Photo de groupe lors du sommet d'Awaza (Turkménistan), montrant des pays enclavés et des partenaires, illustrant l'appel à la cohérence
internationale et la coopération essentielle pour briser la "fatalité géographique".
Intégration, numérique et réformes douanières
Face à ce qui précède, la CNUCED recommande à ces pays de miser sur l’intégration, numérique et les réformes douanières. Pour la structure spécialisée des Nations-Unies, l’intégration régionale émerge comme un puissant catalyseur pour libérer les échanges.
En la matière, des projets concrets déployés en Afrique prouvent que la coopération porte ses fruits. Le Corridor nord en Afrique de l’Est a réduit le temps de franchissement frontalier à Malaba de trois jours à trois heures, tandis que le Corridor central reliant l’Asie à l’Europe via l’Afrique a divisé par deux les délais de transport. Des gains tangibles qui accélèrent les livraisons et réduisent les coûts.

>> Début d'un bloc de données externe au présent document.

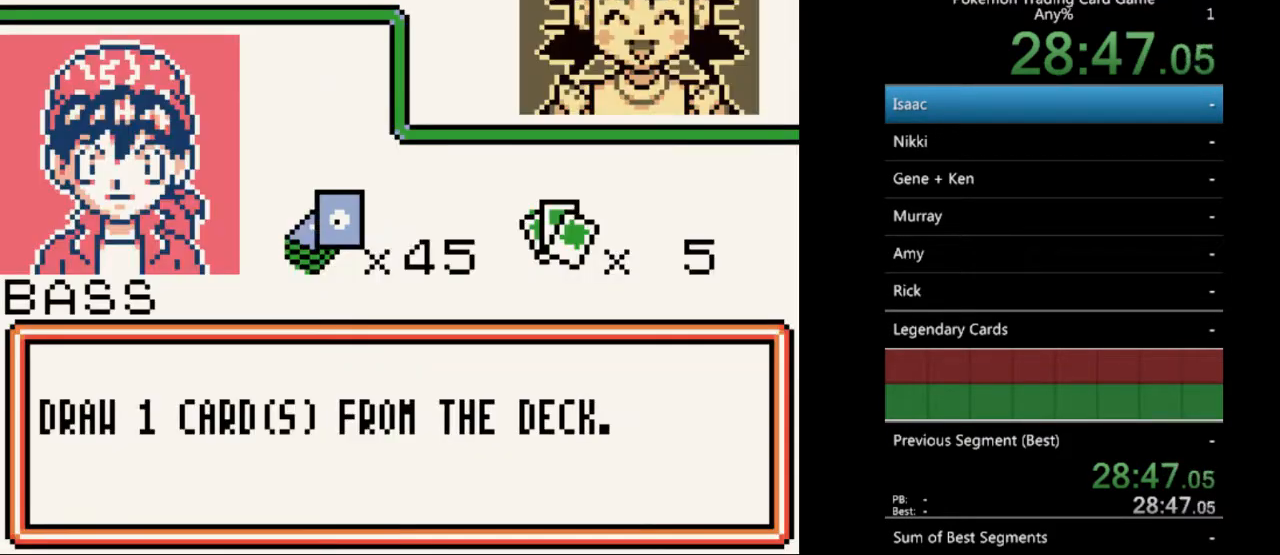
{"buttons": [], "events": [[367, "B", "down"], [500, "B", "up"]]}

La Zone de libre-échange continentale africaine (ZLECAf) amplifie cette dynamique en catalysant la transformation structurelle. Si 80 % des exportations africaines hors continent restent brutes, 61 % du commerce intra-africain se compose désormais de produits transformés, offrant aux économies enclavées des débouchés vitaux pour leur valeur ajoutée.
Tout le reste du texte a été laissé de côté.